When Merrick Garland was nominated by Barack Obama in 2016, Senate Majority Leader Mitch McConnell refused to bring the nomination to the floor or hold hearings on the grounds that it was not fair to the American people to install a Supreme Court Justice—a lifetime appointment—nominated by someone who would soon be leaving office.
Then Ginsburg urged the Senators to do the jobs they were elected to do, saying, “That’s their job. There’s nothing in the Constitution that says the President stops being President in his last year.”
But just before she died, she apparently had a change of heart, or so we’re told. She decided that the Senate could hold off for a while before deciding on a new justice. I guess the old saying about a girl being entitled to change her mind applies here.
Of course, Mitch McConnell and his Republican colleagues are also free to rethink their misgivings about appointing a justice in the middle of a presidential election.
It can be argued that the situations are significantly different. Obama was at the end of his time in the White House; Trump may very well be reelected. A fair point can also be made that when Garland was appointed, the Senate was in Republican hands; he might not have been approved even if McConnell had allowed a hearing and a vote.
Moreover, if the election is contested and the court has to get involved, as it did in 2000, it would be a disaster of epic proportions for the decision on the presidency to be left hanging by 4-4 tie. What happens then is anyone’s guess.

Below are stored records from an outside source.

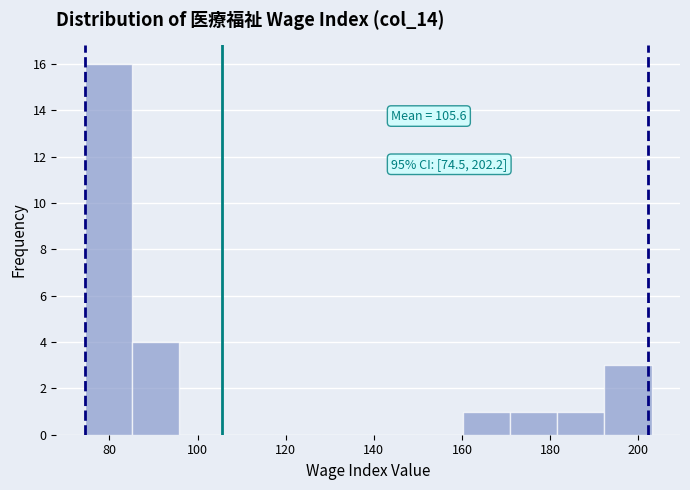

Over which range of the x-axis is the bar tallest?

74 to 86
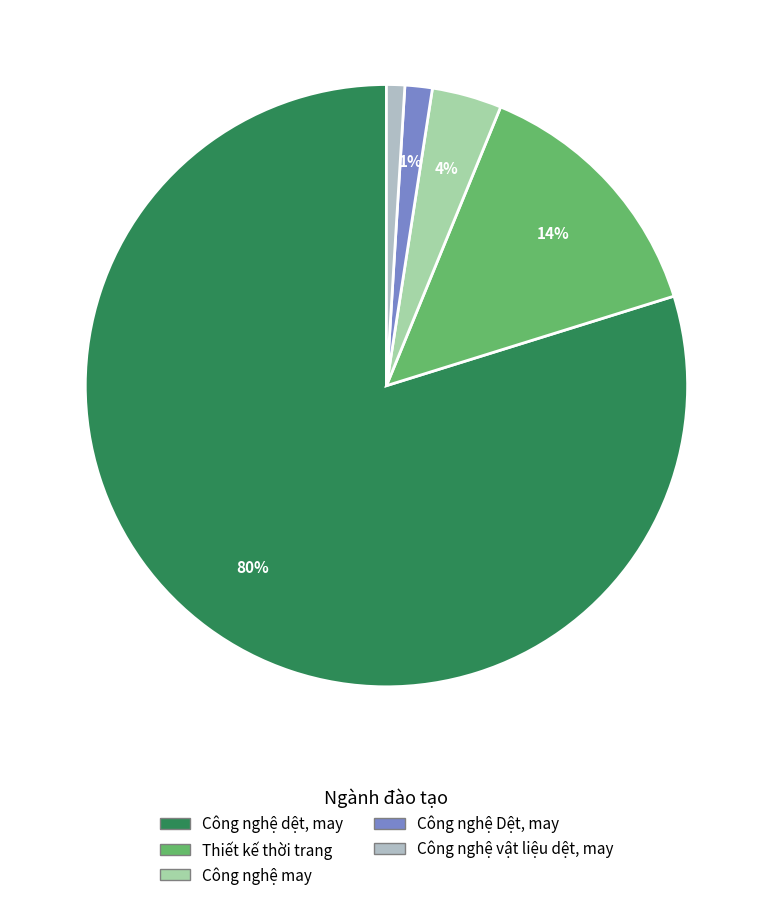

How many segments does this pie chart have?

5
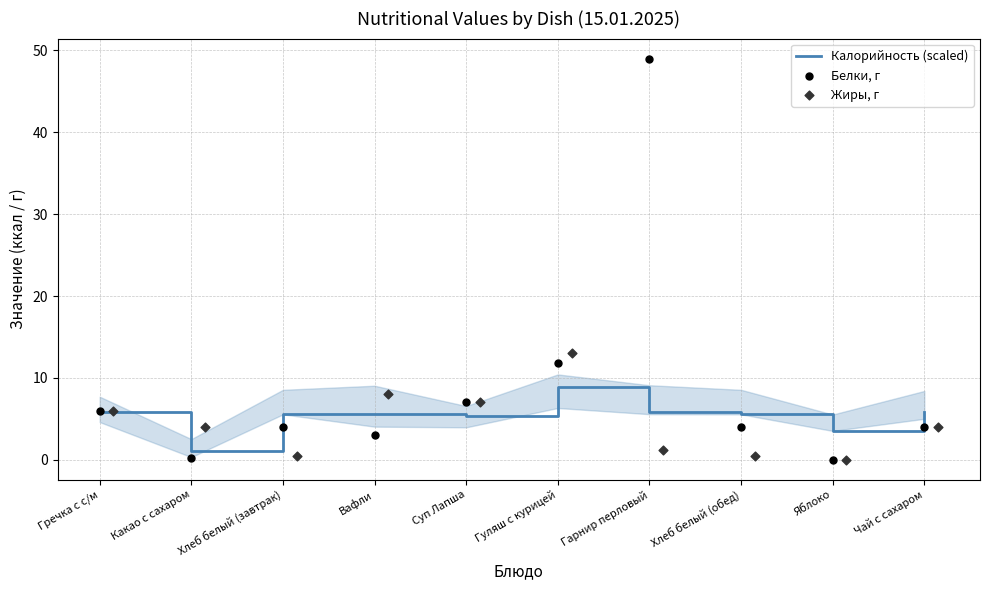

Which series has the largest total across all categories?

Белки, г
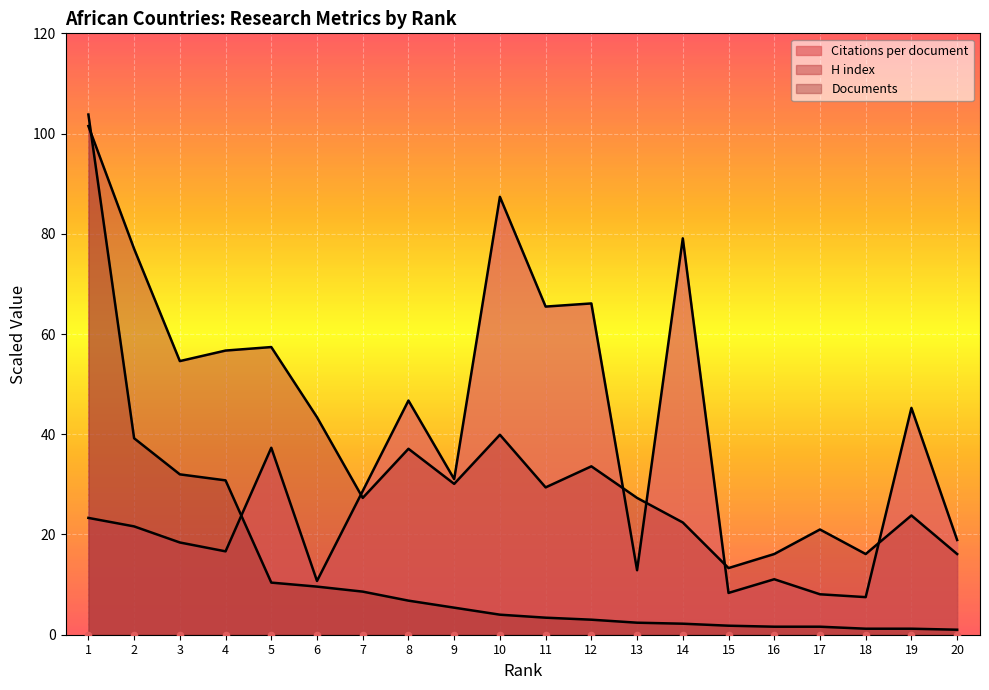

What is the total value across all series at 14?

103.7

As for the Democrat’s charge of hypocrisy, there are any number of quotes from Democrats from four years ago demanding a fair hearing for Garland. These same people seemed to have suddenly lost their appetite for swift action; no doubt your favorite conservative has spared no effort to remind you of this change of heart.
At this point, Amy Coney Barrett is a strong favorite to replace Ginsburg. If she winds up being the deciding vote to overturn Roe v. Wade, the Notorious RBG’s steadfastness in the face of serious disease might not look so noble and heroic to future liberal historians. (most historians; let’s be honest)
She might be portrayed as just another self-centered political operative, concerned with her own legacy, no matter the cost to the people she was supposed to be fighting for.